BUCKFIELD — Selectmen voted Tuesday evening to request bids for a 3,000-square-foot Quonset hut-type building to store sand and salt.

It’s one option being considered to deal with the shed that’s been closed for two years because it’s structurally unsafe.

The 100- by 55-foot wood and concrete building was constructed in 2010 for $160,000 to hold 3,000 cubic yards of material. The 8-foot high concrete walls have bowed out, mainly in the middle of the long walls and are cracked, Town Manager Joe Roach said previously.

Last June, voters approved spending $100,000, including engineer fees, to fix the shed. To date, between $4,000 and $5,000 has been paid to A.E. Hodsdon Engineers of Waterville, Roach said.

On Tuesday, board Vice Chairwoman Martha Catevenis made a motion to get proposals for a Quonset hut. She was concerned that the cost of stabilizing the building would be almost as much as the original cost to build it.

Voting to get bids were Catevenis and Chairwoman Tina Brooks. Selectman Cheryl Coffman voted against the measure.

At their Feb. 25 meeting, selectmen authorized Roach to approach the lowest bidder of the stabilization project, H.E. Callahan Construction of Auburn, to see if it could be done for less money.
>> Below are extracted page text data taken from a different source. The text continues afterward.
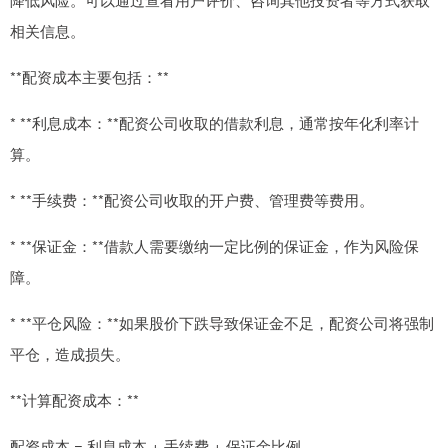
相关信息。
**配资成本主要包括：**
* **利息成本：**配资公司收取的借款利息，通常按年化利率计
算。
* **手续费：**配资公司收取的开户费、管理费等费用。
* **保证金：**借款人需要缴纳一定比例的保证金，作为风险保
障。
* **平仓风险：**如果股价下跌导致保证金不足，配资公司将强制
平仓，造成损失。
**计算配资成本：**
配资成本 = 利息成本 + 手续费 + 保证金比例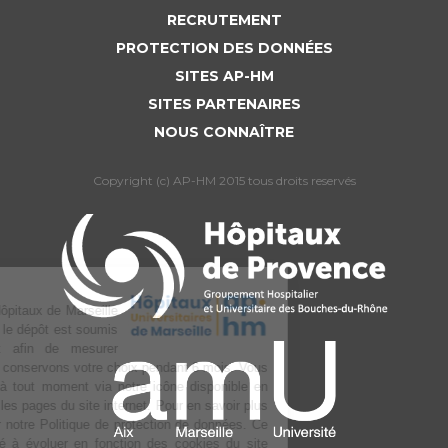
RECRUTEMENT
PROTECTION DES DONNÉES
SITES AP-HM
SITES PARTENAIRES
NOUS CONNAÎTRE
Copyright (c) AP-HM 2015 tous droits reservés
L’Assistance publique Hôpitaux de Marseille
utilise des cookies dont le dépôt est soumis
à votre consentement afin de mesurer
l’audience du site. Nous conservons votre choix pendant 6 mois. Vous
pouvez changer d’avis à tout moment via notre icône disponible en
bas à gauche de toutes les pages du site internet. Pour en savoir plus
sur la gestion, consulter notre Politique de protection de données. Ce
texte pourra être amené à évoluer en fonction des cookies du site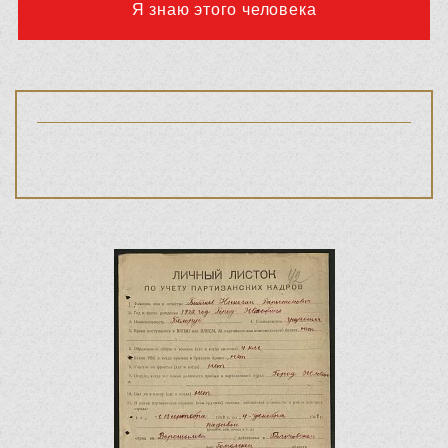
Я знаю этого человека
H.E. Callahan originally bid $117,900 for the job and A.E. Hodsdon Engineers of Waterville had been hired for engineering for $15,700, totaling $133,600.

On Tuesday, Roach presented selectmen with revamped costs, which were lowered to $108,800. The breakdown includes H.E. Callahan for $78,870 for contracting and construction costs, A.E. Hodsdon for $15,700 for engineering, and the town Public Works Department for $14,230.

Roach estimated the town’s cost for the project would include Public Works employees performing earth and carpentry work, materials and a lift rental.

Resident Matt Whitney wanted to make sure Public Works employees would have enough time to take care of the summer roadwork and this project.

Catevenis and former Selectman Del Dunn wanted to know what guarantees would be in place that the stabilization project, which includes installing concrete buttresses on the outside walls, new fasteners to strengthen the connections between the wood and concrete walls and sealing concrete cracks with high-pressure grout, would be enough to make it safe and useable.

“I did not envision having to ask Public Works to assist with this project,” Roach said, adding he trusted his department heads to continue to provide services to the town.

Roach noted the contractor would be responsible for their work.

“The engineer is going to be keeping a close eye on this.  . . . He is going to make sure the work is going to be done according to the spec so it can be occupied again and the insurance company will cover it again.”

Coffman explained why she didn’t want to change course with the project.

“I thought this was our opportunity now to get this fixed so we don’t have to subject our employees and our product to the elements,” she said.

Sand and salt have been stored outside under tarps for the past two years, and Coffman worried changing course would delay the project by another year.

Roach said that ideally, selectmen would hold a special town meeting to ask for the $8,800 that is overbudget for this project, but this isn’t an option with the current COVID-19 pandemic.

Other options include overdrafting the Public Works Complex account by $8,800 and asking voters at town meeting in June to authorize the overdraft, or possibly use the town’s contingency account for the expense.

“If we overdraw the account and the town does not ratify it, the taxpayers could press [this], take us to court, and you and the others and I would be fiduciarily responsible for that overdraft,” Catevenis told Brooks.

“Yes, I am aware,” Brooks responded.

Roach will send out a request for proposals and bring them to selectmen at a future meeting.

In other news, selectmen set two public hearings to be held before their regularly scheduled meeting Tuesday, April 21, which will be held via Zoom. The first is at 5:30 p.m. for the Disbursement Warrant Ordinance and the second is at 6 p.m. for the Adult Use Marijuana Cultivation Ordinance. Both ordinances will be placed on the warrant for annual town meeting in June and the marijuana ordinance will be reviewed by Planning Board and legal advisors.